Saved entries
::::::::
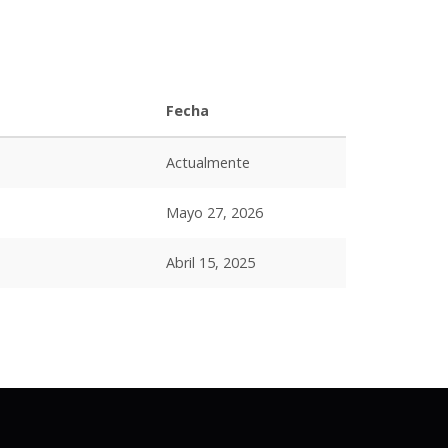
Fecha
Actualmente
Mayo 27, 2026
Abril 15, 2025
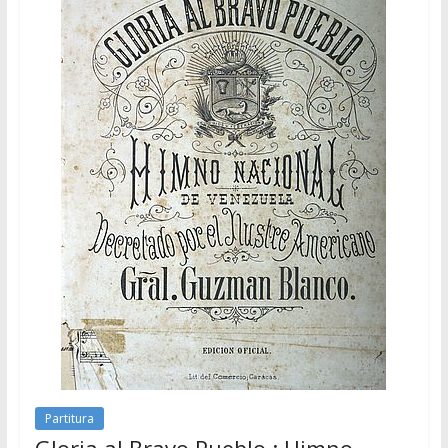
Partitura
Gloria al Bravo Pueblo : Himno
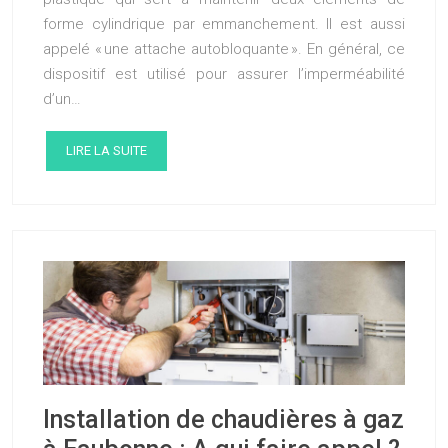
forme cylindrique par emmanchement. Il est aussi
appelé « une attache autobloquante ». En général, ce
dispositif est utilisé pour assurer l’imperméabilité
d’un…
LIRE LA SUITE
Installation de chaudières à gaz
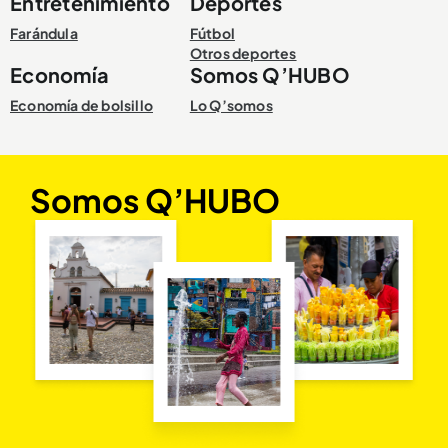
Entretenimiento
Deportes
Farándula
Fútbol
Otros deportes
Economía
Somos Q’HUBO
Economía de bolsillo
Lo Q’somos
Somos Q’HUBO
::::::::
→ **WHAT TO DO**
The lines to restate word for word run from the line that contains "En général, ce" through the end of the entries above, both ends included. Leave out all pictures and write nothing else.

→ **THE COMPLETED TASK**
appelé « une attache autobloquante ». En général, ce
dispositif est utilisé pour assurer l’imperméabilité
d’un…
LIRE LA SUITE
Installation de chaudières à gaz
Entretenimiento
Deportes
Farándula
Fútbol
Otros deportes
Economía
Somos Q’HUBO
Economía de bolsillo
Lo Q’somos
Somos Q’HUBO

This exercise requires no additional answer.